The Antiplanner’s friend, Ann Brower, barely survived last February’s earthquake in Christchurch when a building fell on her bus, killing the driver and seven other passengers as well as four pedestrians. Now it turns out that the building had been known to be unsafe for nearly 30 years. The owner wanted to demolish it but couldn’t because the city considered it a “heritage building” and any work on it had to tramp through mountains of red tape.
The city, of course, denies that red tape was a problem even though it can take six months to obtain consent to demolish or modify a building that the city has declared to be historic. Moreover, despite continuing earthquakes in Christchurch, historic preservationists moan that historic buildings are “losing the battle against the bulldozers.”

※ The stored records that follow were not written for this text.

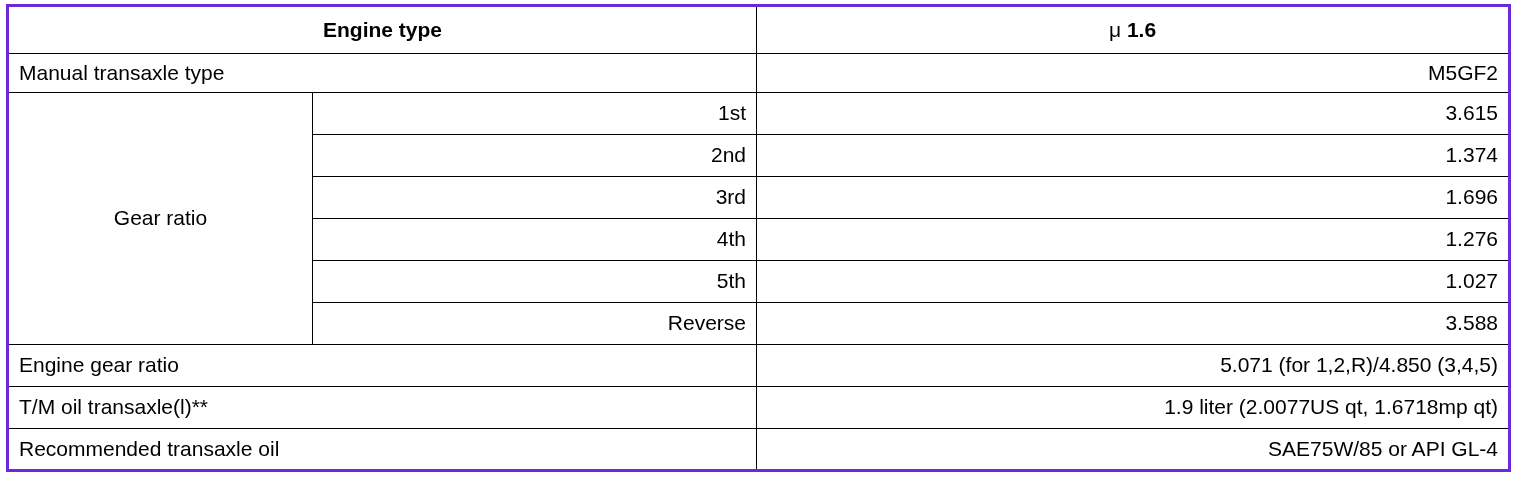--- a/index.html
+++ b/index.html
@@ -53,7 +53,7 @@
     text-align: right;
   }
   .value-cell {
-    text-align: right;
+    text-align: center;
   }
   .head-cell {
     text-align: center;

Brower pointed out that the New Zealand parliament had actually given the city the power to accelerate the process of approving demolitions, but the city considered such authority “draconian” and rarely if ever used it. City officials were obviously hoping that, if they stalled long enough, the owner would repair the building instead of tear it down.

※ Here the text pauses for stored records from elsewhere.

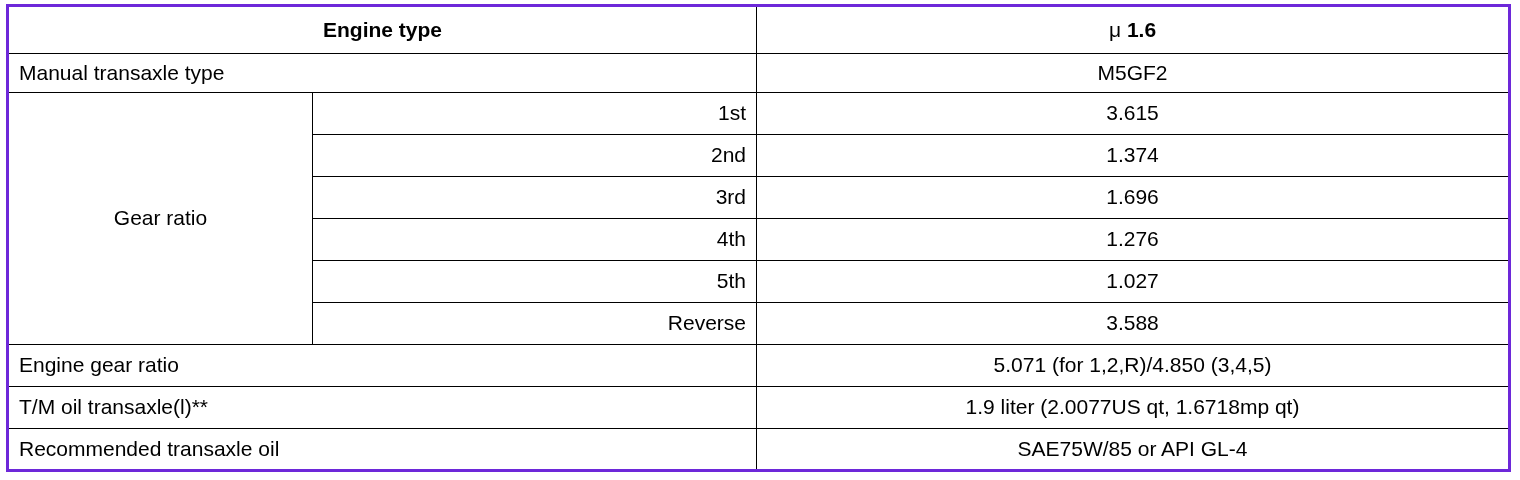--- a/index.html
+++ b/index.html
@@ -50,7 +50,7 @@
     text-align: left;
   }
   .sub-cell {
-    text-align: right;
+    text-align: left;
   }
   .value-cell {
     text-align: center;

The problem is not red tape but the core notion that the government has the right to tell people what they can do with their property based on some subjective notion of what is “historic.” If people want to protect historic properties, they should privately buy them. The government’s role, if it has one, should be limited to protecting public safety; in this case, instead of delaying demolition, it should have ordered demolition if the owner did not make the building safe by a certain deadline. Even then, the government should take such actions only in extraordinary circumstances, such as when a building poses a clear and present danger to people who are not the owners.